Wiliam Eggbeer was featured in the May/June edition of MCOL Thoughtleaders newsletter. The question asked was:

“What are some specific implications for consumers and providers regarding the impact of an over 70% increase of stakeholder investment in digital health during the past two years?”

The pandemic has put a spotlight on the digital healthcare market and has attracted a swarm of virtual care entrepreneurs with consumer- and provider-focused innovations ranging from personal health and fitness, to primary care, home-based hospital care, care for patients with chronic conditions, on-line behavioral health services, and nonsurgical specialty care (including pre- and post- procedural care). We have learned that for many healthcare consumers, in many circumstances, in-person provider contact may no longer be considered as important, or even advantageous, opening the door for digital innovation and the virtualization of healthcare.

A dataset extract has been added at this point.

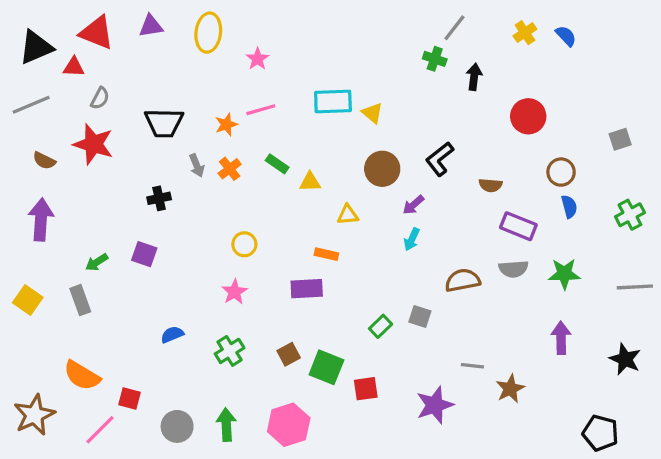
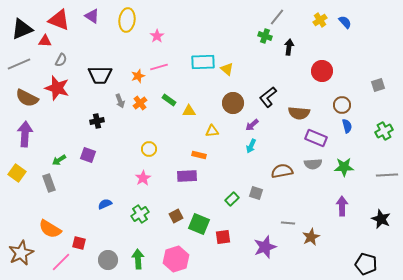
purple triangle: (151, 26) -> (92, 16), turned 42
brown semicircle: (44, 161) -> (27, 98), size x1.6
brown semicircle: (490, 185) -> (299, 113), size x1.5
yellow square: (28, 300) -> (17, 173), moved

We expect that digital innovation will lead to long-term disruption of the organization of healthcare services. Many services will no longer be geographically bound, and aggregators of virtual services such as telemetry, sensing, expert consultation and mental health will create new areas of competition and market reach. Provider systems have been strategic investors in digital innovations for several years now, investing in innovations that strengthen clinical and supply chain quality and efficiency. Many observers expect that local health systems will become increasingly comfortable outsourcing capabilities to national-at-scale clinical service organizations. This is not to suggest that direct physician contact will disappear. Consumers will continue to value high-touch interventions. But the long simmering issue of hospitals serving as the source of infection, and hence to be avoided, has helped build consumer acceptance in using virtual platforms for a wide range of communications. In-person physician care will still be essential for care for the very ill, procedural diagnostics and surgical interventions. But for routine well-care, uncomplicated chronic care, professional consultations, and care for isolated communities, virtual care is likely to expand as more the norm. All of this, of course, depends on maintaining adequate reimbursement for virtual visits either through CPT codes or salaries. If Medicare and other payers were to shut off payment for virtual care, we could go backward. But this seems unlikely since the digital innovations are ultimately more efficient, and the strong backing for value-based care from most major payers.

As life begins to return to normal after vaccinations take hold, provider system leaders in particular may wish to assess the strategic implications of virtualization in terms of:(i) whether their system has sufficient scale to develop virtual clinical product line capabilities that would allow them to serve a broader regional market; (ii) the impact of virtualization on the health system’s physician enterprise, particularly on independent physicians who have been disproportionately impacted by pandemic loss of business; and (iii) determining whether the system has the capacity for effective market segmentation and the ability to design and correctly price consumer- and provider-focused solutions based on that data.